Выйдя из вагона, молодой человек остановился. Он был настолько одурманен, что его шатало, и у него был взгляд человека, только что опоздавшего на рейс: перестав неистовствовать, и ругаться, и проклинать персонал, он стоит со своей сумкой у панорамного окна и смотрит, как улетает его самолет. Взгляд смирившегося человека, думала она сейчас, сидя на кухне. Но смирившегося с чем? С тем, что он человек? С тем, что он опоздал.
Она поднялась. Подошла к кухонной стойке, включила радио и опустила взгляд на разворот газеты. В статье говорилось о… — нет. Она уставилась на точку на стене, на трещину в панели; что же мне с тобой делать. Она могла бы кому-нибудь позвонить, но ей не хотелось. От одной только мысли о своем возбужденном голосе в трубке становилось нехорошо. Немного помедлив, она открыла кухонный шкаф и достала бутылку вина. Штопор висел на настенном крючке, она загнала его в пробку, вытащила ее, налила вино в стакан и села. Она сумела отыскать нужную точку у него между ребер и всем весом навалилась на него. Однажды она прямо возле окна увидела чайку и была потрясена тем, какая это, оказывается, огромная птица. Даже не размах ее крыльев, а туловище, такое большое и тяжелое.

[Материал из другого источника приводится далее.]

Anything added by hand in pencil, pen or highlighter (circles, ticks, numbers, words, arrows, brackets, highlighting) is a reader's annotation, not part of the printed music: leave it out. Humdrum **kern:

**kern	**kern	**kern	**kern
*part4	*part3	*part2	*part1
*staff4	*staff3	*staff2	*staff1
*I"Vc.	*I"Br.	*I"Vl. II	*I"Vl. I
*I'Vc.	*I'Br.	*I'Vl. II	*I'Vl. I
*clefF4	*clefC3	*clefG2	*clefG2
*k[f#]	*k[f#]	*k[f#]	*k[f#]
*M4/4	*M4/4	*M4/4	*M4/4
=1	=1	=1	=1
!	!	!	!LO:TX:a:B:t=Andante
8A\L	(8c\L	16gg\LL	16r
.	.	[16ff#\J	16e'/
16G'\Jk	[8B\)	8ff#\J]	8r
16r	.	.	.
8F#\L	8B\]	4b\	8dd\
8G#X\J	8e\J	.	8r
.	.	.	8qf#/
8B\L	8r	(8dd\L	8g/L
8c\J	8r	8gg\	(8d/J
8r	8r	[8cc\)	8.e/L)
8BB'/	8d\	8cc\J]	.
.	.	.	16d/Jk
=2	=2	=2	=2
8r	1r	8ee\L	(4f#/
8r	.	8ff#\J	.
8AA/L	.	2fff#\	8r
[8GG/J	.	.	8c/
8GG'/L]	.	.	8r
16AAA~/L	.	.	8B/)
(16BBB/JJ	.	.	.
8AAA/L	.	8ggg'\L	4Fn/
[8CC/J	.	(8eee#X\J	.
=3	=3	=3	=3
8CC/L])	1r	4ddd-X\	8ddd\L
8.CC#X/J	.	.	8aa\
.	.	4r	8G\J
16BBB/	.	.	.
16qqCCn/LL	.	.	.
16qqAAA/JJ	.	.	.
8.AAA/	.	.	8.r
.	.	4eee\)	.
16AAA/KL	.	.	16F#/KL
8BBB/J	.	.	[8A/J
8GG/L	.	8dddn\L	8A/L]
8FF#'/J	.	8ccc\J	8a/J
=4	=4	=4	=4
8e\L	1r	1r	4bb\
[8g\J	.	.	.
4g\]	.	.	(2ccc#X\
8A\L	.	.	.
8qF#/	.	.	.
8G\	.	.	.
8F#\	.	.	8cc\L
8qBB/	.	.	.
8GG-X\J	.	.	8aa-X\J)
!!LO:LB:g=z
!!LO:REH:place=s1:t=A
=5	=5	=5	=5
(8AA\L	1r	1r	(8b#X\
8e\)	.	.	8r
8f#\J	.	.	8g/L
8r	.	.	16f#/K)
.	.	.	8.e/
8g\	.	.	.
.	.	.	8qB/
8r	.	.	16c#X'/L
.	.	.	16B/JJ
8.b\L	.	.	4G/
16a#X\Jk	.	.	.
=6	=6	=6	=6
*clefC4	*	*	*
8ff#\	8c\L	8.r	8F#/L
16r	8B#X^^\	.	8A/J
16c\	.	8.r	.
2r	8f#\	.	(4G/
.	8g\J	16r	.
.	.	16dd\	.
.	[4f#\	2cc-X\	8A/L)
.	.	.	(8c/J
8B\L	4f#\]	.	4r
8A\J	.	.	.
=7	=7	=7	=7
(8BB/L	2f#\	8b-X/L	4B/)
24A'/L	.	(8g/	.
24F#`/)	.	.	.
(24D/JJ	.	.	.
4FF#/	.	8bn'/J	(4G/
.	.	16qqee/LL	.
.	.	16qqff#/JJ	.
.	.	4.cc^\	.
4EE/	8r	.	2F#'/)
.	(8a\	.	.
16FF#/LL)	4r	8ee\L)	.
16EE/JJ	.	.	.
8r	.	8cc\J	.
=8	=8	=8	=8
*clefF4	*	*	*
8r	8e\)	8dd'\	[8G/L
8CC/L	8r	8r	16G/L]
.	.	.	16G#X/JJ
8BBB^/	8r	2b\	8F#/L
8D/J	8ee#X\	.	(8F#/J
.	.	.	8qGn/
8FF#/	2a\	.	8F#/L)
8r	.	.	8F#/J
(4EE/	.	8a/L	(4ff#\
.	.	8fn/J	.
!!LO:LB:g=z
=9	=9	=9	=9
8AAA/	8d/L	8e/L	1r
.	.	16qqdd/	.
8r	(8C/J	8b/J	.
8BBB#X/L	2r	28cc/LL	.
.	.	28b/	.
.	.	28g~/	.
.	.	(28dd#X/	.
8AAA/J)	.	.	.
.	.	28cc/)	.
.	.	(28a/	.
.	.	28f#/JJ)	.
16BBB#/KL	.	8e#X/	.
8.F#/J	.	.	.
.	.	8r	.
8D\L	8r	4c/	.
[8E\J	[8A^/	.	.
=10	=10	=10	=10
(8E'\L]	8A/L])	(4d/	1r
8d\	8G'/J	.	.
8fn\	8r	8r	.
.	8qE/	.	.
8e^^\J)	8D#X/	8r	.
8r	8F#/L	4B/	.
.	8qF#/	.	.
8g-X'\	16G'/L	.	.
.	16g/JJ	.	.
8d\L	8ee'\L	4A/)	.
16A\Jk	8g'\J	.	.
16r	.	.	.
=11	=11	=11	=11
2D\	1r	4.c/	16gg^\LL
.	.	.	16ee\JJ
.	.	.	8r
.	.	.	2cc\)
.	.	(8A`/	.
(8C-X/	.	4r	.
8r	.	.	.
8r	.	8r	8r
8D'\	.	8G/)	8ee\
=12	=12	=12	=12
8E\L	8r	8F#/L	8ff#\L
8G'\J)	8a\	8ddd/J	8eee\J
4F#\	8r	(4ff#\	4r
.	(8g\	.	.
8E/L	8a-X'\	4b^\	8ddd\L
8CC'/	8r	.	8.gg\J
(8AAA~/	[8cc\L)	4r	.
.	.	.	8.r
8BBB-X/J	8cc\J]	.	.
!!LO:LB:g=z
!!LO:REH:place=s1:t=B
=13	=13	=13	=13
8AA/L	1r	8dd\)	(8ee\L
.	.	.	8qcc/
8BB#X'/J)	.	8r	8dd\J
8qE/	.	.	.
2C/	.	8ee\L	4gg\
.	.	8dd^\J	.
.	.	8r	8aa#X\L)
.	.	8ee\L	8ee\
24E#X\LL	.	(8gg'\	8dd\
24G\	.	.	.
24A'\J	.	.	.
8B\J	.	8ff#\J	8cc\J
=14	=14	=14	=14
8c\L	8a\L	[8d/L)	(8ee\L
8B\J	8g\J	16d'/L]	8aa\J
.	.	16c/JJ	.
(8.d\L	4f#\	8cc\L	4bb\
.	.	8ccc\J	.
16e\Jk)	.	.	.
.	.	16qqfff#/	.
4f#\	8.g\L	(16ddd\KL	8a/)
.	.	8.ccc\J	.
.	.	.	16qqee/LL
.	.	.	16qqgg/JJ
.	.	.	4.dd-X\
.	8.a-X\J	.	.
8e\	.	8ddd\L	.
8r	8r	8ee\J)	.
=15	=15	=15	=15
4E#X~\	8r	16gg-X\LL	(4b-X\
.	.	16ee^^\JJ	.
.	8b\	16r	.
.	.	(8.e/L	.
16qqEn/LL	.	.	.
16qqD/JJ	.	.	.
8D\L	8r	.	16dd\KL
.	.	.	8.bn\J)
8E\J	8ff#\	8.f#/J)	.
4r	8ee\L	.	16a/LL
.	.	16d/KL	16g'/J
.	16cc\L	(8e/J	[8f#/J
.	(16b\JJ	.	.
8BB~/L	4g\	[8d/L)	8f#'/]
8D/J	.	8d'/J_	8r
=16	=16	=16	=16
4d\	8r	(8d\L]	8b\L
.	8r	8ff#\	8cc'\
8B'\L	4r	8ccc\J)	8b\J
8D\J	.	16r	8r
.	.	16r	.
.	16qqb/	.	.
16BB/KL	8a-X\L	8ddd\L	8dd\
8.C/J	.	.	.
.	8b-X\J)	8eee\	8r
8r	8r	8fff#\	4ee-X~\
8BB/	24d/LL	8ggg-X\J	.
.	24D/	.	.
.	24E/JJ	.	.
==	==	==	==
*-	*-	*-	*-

Она быстро опорожняла стакан. Воздух на станции метро был теплый и синтетический. Она ехала на работу, стояла, прикрыв глаза, отдавшись на волю сонного потока мыслей, какие проносятся в голове, когда ты еще по-хорошему не проснулся, в такие можно незаметно погрузиться, и они увлекут тебя за собой, а потом кажется, что это был сон, и так же, как, очнувшись ото сна, подозреваешь, что в этом потоке мыслей было заложено утраченное теперь откровение, истина. О чем она думала тогда? Что-то об Иове. В августе ей пришла открытка от ее бывшего, с которым она не общалась уже много лет. Оказалось, он путешествовал по Франции и, не объяснив, с чего вдруг, послал ей открытку с репродукцией картины Леона Боннá. На картине был изображен обнаженный старик, сидящий на земле с распростертыми руками и лицом, обращенным к небесам, в нижнем углу мелким шрифтом было написано имя художника и еще: «Иов, 1880». Она прикрепила открытку на холодильник и по утрам, пока пила кофе, поглядывала на нее. Открытка висела там всю осень, и она не могла понять, почему друг выбрал именно эту картину, и к тому же отправил ее сейчас, ведь они не виделись уже много лет. Сразу после расставания они продолжали близко общаться, но уж точно не звонили друг другу в любое время суток, чтобы поболтать. Да она к такому и не стремилась. Хотела, чтобы время, которое она проводит с другими, было насыщено алкоголем, и музыкой, и глубокими беседами. Она не жаждала выворачивать перед кем-то душу. Может, все ее отношения поэтому и заканчивались: она была не в состоянии делить с кем-то будни, жить на виду у кого-то; ее депрессия в присутствии других накатывала будто с удвоенной силой.
Она знала, что другой человек ее не спасет, но все равно вступала в новые отношения, надеясь на это, и когда через некоторое время несбыточность надежды становилась очевидной, предлагала расстаться («мы можем встречаться, когда захотим, отдавать друг другу лучшее, что в нас есть»), но тогда эта депрессивная, унылая фигура, которая и была ею, уже успевала отпечататься в другом человеке; она могла, поворотясь, разбить эту фигуру, стать лучезарной, и счастливой, и великолепной, но форма-то для литья по-прежнему оставалась целой и невредимой в груди другого, только и дожидаясь, чтобы ее снова заполнили. Так случается, когда, облачившись в костюм и надушившись тяжелыми духами, едешь к родителям с желанием серьезно поговорить — а ведь эти люди многажды меняли тебе подгузники и запирали тебя, несносного ребенка, в спальне; это безнадежно. Она снова наполнила стакан; возможно, она потому начинала презирать очередного любовника, что тот видел ее такой, какой она была на самом деле, и это приковывало ее к той, кем она была, а надежда когда-нибудь стать другой меркла. Ей по-прежнему приходилось работать над тем, чтобы быть красивой, работать над тем, чтобы стать свободной.